Dataset entries:

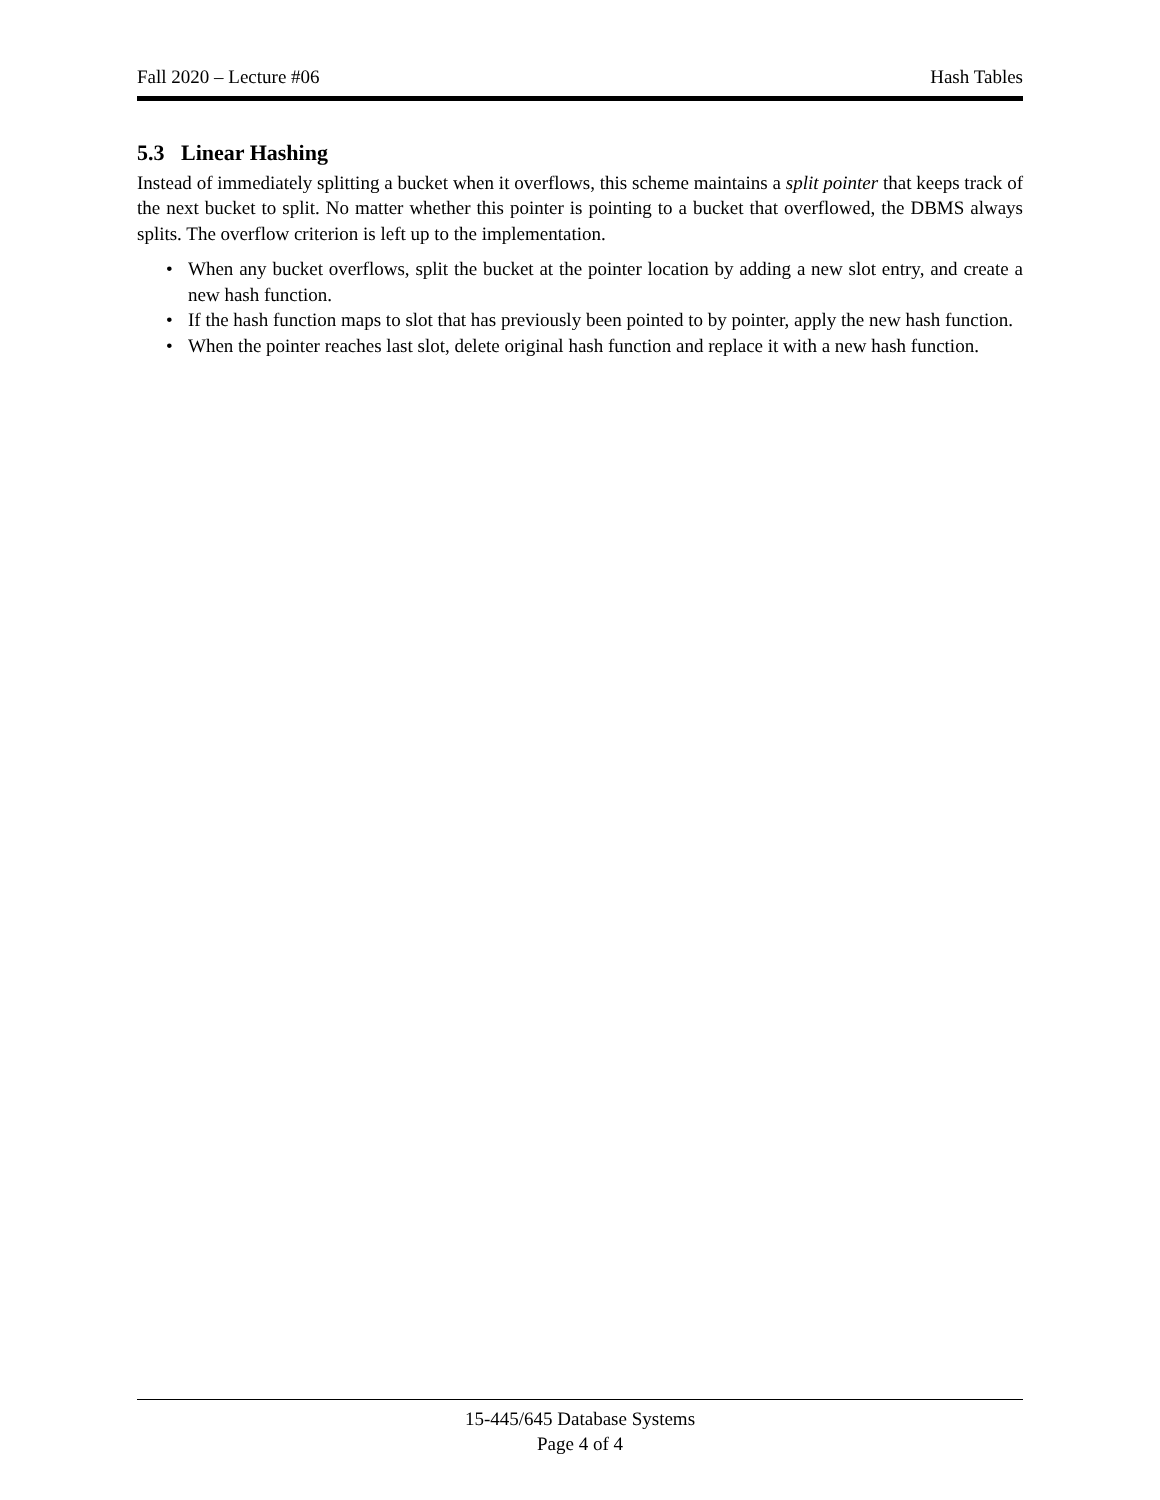Fall 2020 – Lecture #06 Hash Tables
5.3 Linear Hashing
Instead of immediately splitting a bucket when it overflows, this scheme maintains a split pointer that keeps track of the next bucket to split. No matter whether this pointer is pointing to a bucket that overflowed, the DBMS always splits. The overflow criterion is left up to the implementation.
• When any bucket overflows, split the bucket at the pointer location by adding a new slot entry, and create a new hash function.
• If the hash function maps to slot that has previously been pointed to by pointer, apply the new hash function.
• When the pointer reaches last slot, delete original hash function and replace it with a new hash function.
15-445/645 Database Systems
Page 4 of 4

Problem requirements => An answer is complete only when it holds every line above containing the string "split".

Result of this exercise =>
Instead of immediately splitting a bucket when it overflows, this scheme maintains a split pointer that keeps track of the next bucket to split. No matter whether this pointer is pointing to a bucket that overflowed, the DBMS always splits. The overflow criterion is left up to the implementation.
• When any bucket overflows, split the bucket at the pointer location by adding a new slot entry, and create a new hash function.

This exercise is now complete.